• TASK TO COMPLETE: For each line in the data that includes "voll", make a copy.

• Dataset excerpts:
○ ○ ○

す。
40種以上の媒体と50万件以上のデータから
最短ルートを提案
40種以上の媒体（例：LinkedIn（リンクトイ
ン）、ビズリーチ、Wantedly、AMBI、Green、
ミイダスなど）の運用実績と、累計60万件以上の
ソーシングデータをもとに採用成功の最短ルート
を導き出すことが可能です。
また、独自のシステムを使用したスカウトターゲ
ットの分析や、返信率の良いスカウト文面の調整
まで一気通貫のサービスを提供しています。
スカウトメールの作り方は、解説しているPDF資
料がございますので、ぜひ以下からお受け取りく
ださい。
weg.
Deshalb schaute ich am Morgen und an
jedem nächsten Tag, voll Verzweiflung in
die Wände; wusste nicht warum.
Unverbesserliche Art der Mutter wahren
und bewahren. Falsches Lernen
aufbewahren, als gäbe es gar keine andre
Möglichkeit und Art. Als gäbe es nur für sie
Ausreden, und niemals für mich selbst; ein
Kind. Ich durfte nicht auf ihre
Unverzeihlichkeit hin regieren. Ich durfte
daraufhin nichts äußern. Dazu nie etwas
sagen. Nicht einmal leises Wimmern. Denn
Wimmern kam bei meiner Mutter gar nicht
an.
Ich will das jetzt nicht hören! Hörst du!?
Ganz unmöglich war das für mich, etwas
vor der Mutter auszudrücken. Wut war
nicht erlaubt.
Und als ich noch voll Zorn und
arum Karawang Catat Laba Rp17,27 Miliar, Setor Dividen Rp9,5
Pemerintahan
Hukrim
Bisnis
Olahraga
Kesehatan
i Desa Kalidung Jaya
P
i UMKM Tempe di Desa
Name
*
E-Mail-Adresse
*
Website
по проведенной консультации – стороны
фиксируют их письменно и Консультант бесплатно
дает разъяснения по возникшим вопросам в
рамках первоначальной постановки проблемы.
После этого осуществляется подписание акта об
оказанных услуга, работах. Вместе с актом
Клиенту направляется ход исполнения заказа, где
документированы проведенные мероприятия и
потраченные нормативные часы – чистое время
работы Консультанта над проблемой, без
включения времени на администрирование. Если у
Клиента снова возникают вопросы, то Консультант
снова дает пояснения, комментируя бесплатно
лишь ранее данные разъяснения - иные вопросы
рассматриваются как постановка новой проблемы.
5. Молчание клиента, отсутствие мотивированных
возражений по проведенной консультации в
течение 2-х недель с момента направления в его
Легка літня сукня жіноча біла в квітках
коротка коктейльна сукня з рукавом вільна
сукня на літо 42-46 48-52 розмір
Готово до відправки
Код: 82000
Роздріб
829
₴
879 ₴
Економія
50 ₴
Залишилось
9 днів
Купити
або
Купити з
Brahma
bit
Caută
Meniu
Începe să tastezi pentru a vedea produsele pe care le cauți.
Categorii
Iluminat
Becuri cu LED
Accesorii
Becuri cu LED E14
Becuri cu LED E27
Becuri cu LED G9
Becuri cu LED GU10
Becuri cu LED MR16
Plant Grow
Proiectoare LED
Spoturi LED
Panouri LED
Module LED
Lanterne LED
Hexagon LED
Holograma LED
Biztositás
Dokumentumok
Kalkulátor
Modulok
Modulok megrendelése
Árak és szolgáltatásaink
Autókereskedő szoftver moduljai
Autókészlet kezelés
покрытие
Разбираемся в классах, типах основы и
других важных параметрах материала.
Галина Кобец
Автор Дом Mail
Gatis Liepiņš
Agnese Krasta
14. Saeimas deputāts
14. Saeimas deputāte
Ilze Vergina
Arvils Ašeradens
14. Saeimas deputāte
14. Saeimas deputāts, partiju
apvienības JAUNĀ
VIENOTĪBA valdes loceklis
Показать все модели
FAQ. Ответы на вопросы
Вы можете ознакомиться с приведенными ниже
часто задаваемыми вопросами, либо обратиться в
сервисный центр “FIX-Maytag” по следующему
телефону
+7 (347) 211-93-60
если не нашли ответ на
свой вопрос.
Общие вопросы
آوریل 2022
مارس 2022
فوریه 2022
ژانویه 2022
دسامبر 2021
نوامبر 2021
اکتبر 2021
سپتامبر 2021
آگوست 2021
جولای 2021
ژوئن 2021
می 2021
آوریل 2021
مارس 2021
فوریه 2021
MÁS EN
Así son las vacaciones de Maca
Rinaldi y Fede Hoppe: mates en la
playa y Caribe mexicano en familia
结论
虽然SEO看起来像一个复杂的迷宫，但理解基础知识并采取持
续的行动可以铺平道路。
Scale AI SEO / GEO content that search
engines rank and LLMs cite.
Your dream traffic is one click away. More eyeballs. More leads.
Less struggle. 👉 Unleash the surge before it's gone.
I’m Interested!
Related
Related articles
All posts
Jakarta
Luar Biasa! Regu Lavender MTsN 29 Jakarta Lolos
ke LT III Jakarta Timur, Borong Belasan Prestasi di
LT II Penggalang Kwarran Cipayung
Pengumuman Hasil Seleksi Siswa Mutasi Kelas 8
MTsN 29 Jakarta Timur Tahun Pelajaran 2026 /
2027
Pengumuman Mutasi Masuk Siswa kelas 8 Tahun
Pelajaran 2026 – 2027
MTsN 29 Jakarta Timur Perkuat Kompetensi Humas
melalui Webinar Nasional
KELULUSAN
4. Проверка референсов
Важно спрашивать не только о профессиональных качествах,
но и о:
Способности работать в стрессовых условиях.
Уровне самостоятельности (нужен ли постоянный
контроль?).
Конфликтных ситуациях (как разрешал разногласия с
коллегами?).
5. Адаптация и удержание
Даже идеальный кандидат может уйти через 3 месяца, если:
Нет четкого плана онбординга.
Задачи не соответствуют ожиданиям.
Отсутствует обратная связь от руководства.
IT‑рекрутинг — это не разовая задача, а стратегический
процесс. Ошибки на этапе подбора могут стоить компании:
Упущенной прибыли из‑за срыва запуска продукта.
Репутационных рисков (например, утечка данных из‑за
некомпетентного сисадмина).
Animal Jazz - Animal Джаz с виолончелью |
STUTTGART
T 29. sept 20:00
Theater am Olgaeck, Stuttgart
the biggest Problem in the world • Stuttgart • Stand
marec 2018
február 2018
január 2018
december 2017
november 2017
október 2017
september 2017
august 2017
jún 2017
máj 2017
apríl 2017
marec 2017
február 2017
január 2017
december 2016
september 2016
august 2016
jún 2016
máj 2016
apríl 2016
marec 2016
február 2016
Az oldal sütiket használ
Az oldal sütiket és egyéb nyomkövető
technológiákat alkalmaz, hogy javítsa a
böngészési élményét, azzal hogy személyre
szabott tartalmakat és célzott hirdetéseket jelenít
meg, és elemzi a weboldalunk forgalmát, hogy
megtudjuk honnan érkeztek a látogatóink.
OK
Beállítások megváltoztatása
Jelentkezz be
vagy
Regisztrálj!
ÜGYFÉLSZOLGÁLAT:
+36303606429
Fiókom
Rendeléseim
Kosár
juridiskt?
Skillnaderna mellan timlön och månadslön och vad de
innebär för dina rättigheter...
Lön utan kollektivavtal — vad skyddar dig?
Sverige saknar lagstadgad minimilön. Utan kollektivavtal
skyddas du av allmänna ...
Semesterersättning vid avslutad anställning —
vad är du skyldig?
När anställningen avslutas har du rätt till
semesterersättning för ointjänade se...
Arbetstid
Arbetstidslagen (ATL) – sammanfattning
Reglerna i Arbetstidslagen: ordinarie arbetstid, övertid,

○ ○ ○

• TASK RESPONSE:
jedem nächsten Tag, voll Verzweiflung in
Und als ich noch voll Zorn und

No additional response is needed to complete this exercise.